**Information shown:**
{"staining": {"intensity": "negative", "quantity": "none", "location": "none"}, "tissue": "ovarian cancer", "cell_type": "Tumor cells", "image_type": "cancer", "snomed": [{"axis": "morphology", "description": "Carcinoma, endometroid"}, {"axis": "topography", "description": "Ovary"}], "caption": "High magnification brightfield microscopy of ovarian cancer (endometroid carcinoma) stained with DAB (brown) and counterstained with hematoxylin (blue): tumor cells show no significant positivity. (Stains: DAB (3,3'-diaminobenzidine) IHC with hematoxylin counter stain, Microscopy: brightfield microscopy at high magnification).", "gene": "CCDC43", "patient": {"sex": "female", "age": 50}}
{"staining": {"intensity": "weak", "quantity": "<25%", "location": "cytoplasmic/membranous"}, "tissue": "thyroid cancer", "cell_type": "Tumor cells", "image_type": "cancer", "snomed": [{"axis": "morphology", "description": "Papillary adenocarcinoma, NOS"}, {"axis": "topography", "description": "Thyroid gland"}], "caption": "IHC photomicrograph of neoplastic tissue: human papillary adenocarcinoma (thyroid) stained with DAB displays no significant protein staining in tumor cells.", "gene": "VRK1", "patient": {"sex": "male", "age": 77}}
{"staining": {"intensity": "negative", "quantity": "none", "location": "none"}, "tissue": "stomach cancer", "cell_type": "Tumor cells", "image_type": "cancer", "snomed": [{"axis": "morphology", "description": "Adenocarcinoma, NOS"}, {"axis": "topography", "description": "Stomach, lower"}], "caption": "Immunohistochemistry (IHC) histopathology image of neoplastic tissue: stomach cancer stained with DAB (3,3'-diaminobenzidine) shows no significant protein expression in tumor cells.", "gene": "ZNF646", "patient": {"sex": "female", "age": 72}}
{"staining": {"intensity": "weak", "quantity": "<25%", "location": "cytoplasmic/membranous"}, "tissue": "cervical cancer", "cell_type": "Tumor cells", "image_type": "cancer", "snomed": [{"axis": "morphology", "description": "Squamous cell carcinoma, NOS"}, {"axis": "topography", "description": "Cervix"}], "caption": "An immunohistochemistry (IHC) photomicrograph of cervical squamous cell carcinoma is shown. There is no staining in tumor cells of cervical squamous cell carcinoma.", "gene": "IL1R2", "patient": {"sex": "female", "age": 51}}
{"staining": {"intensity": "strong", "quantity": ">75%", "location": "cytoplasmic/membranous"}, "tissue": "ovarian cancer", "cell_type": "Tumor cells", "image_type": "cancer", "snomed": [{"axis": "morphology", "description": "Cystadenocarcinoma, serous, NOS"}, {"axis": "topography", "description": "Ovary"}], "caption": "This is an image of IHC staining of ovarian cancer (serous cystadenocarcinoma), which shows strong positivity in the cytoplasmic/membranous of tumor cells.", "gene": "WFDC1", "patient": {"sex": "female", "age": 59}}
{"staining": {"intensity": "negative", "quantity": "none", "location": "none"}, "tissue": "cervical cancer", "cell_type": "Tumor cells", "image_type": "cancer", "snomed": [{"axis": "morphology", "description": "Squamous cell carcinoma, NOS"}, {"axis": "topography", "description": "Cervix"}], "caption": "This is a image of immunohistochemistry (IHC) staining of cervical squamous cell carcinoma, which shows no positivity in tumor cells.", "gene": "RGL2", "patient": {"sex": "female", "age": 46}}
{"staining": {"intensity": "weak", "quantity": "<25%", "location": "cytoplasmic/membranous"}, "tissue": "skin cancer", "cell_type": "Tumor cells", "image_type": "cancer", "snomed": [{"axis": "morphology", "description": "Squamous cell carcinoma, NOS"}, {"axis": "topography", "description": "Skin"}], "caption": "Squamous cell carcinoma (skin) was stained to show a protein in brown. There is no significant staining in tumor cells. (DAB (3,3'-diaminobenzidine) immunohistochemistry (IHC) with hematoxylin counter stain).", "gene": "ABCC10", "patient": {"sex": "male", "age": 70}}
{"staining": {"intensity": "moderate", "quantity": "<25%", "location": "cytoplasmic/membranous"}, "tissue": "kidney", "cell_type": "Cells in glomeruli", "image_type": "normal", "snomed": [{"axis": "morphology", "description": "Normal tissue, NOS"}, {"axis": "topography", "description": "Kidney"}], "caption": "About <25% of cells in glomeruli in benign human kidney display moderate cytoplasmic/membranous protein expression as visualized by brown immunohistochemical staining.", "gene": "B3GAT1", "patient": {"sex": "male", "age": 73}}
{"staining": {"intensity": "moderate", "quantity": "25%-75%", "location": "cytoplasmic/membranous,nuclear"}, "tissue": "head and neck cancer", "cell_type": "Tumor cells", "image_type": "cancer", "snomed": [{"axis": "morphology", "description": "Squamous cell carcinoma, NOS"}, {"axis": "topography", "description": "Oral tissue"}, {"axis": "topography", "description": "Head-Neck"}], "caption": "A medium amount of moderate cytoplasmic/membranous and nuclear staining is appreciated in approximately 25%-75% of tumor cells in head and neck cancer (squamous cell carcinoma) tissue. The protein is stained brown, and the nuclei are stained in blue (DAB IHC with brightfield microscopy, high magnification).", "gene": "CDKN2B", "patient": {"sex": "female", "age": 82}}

**Task description:** Copy out every entry exactly.

**Response below:**
{"staining": {"intensity": "negative", "quantity": "none", "location": "none"}, "tissue": "ovarian cancer", "cell_type": "Tumor cells", "image_type": "cancer", "snomed": [{"axis": "morphology", "description": "Carcinoma, endometroid"}, {"axis": "topography", "description": "Ovary"}], "caption": "High magnification brightfield microscopy of ovarian cancer (endometroid carcinoma) stained with DAB (brown) and counterstained with hematoxylin (blue): tumor cells show no significant positivity. (Stains: DAB (3,3'-diaminobenzidine) IHC with hematoxylin counter stain, Microscopy: brightfield microscopy at high magnification).", "gene": "CCDC43", "patient": {"sex": "female", "age": 50}}
{"staining": {"intensity": "weak", "quantity": "<25%", "location": "cytoplasmic/membranous"}, "tissue": "thyroid cancer", "cell_type": "Tumor cells", "image_type": "cancer", "snomed": [{"axis": "morphology", "description": "Papillary adenocarcinoma, NOS"}, {"axis": "topography", "description": "Thyroid gland"}], "caption": "IHC photomicrograph of neoplastic tissue: human papillary adenocarcinoma (thyroid) stained with DAB displays no significant protein staining in tumor cells.", "gene": "VRK1", "patient": {"sex": "male", "age": 77}}
{"staining": {"intensity": "negative", "quantity": "none", "location": "none"}, "tissue": "stomach cancer", "cell_type": "Tumor cells", "image_type": "cancer", "snomed": [{"axis": "morphology", "description": "Adenocarcinoma, NOS"}, {"axis": "topography", "description": "Stomach, lower"}], "caption": "Immunohistochemistry (IHC) histopathology image of neoplastic tissue: stomach cancer stained with DAB (3,3'-diaminobenzidine) shows no significant protein expression in tumor cells.", "gene": "ZNF646", "patient": {"sex": "female", "age": 72}}
{"staining": {"intensity": "weak", "quantity": "<25%", "location": "cytoplasmic/membranous"}, "tissue": "cervical cancer", "cell_type": "Tumor cells", "image_type": "cancer", "snomed": [{"axis": "morphology", "description": "Squamous cell carcinoma, NOS"}, {"axis": "topography", "description": "Cervix"}], "caption": "An immunohistochemistry (IHC) photomicrograph of cervical squamous cell carcinoma is shown. There is no staining in tumor cells of cervical squamous cell carcinoma.", "gene": "IL1R2", "patient": {"sex": "female", "age": 51}}
{"staining": {"intensity": "strong", "quantity": ">75%", "location": "cytoplasmic/membranous"}, "tissue": "ovarian cancer", "cell_type": "Tumor cells", "image_type": "cancer", "snomed": [{"axis": "morphology", "description": "Cystadenocarcinoma, serous, NOS"}, {"axis": "topography", "description": "Ovary"}], "caption": "This is an image of IHC staining of ovarian cancer (serous cystadenocarcinoma), which shows strong positivity in the cytoplasmic/membranous of tumor cells.", "gene": "WFDC1", "patient": {"sex": "female", "age": 59}}
{"staining": {"intensity": "negative", "quantity": "none", "location": "none"}, "tissue": "cervical cancer", "cell_type": "Tumor cells", "image_type": "cancer", "snomed": [{"axis": "morphology", "description": "Squamous cell carcinoma, NOS"}, {"axis": "topography", "description": "Cervix"}], "caption": "This is a image of immunohistochemistry (IHC) staining of cervical squamous cell carcinoma, which shows no positivity in tumor cells.", "gene": "RGL2", "patient": {"sex": "female", "age": 46}}
{"staining": {"intensity": "weak", "quantity": "<25%", "location": "cytoplasmic/membranous"}, "tissue": "skin cancer", "cell_type": "Tumor cells", "image_type": "cancer", "snomed": [{"axis": "morphology", "description": "Squamous cell carcinoma, NOS"}, {"axis": "topography", "description": "Skin"}], "caption": "Squamous cell carcinoma (skin) was stained to show a protein in brown. There is no significant staining in tumor cells. (DAB (3,3'-diaminobenzidine) immunohistochemistry (IHC) with hematoxylin counter stain).", "gene": "ABCC10", "patient": {"sex": "male", "age": 70}}
{"staining": {"intensity": "moderate", "quantity": "<25%", "location": "cytoplasmic/membranous"}, "tissue": "kidney", "cell_type": "Cells in glomeruli", "image_type": "normal", "snomed": [{"axis": "morphology", "description": "Normal tissue, NOS"}, {"axis": "topography", "description": "Kidney"}], "caption": "About <25% of cells in glomeruli in benign human kidney display moderate cytoplasmic/membranous protein expression as visualized by brown immunohistochemical staining.", "gene": "B3GAT1", "patient": {"sex": "male", "age": 73}}
{"staining": {"intensity": "moderate", "quantity": "25%-75%", "location": "cytoplasmic/membranous,nuclear"}, "tissue": "head and neck cancer", "cell_type": "Tumor cells", "image_type": "cancer", "snomed": [{"axis": "morphology", "description": "Squamous cell carcinoma, NOS"}, {"axis": "topography", "description": "Oral tissue"}, {"axis": "topography", "description": "Head-Neck"}], "caption": "A medium amount of moderate cytoplasmic/membranous and nuclear staining is appreciated in approximately 25%-75% of tumor cells in head and neck cancer (squamous cell carcinoma) tissue. The protein is stained brown, and the nuclei are stained in blue (DAB IHC with brightfield microscopy, high magnification).", "gene": "CDKN2B", "patient": {"sex": "female", "age": 82}}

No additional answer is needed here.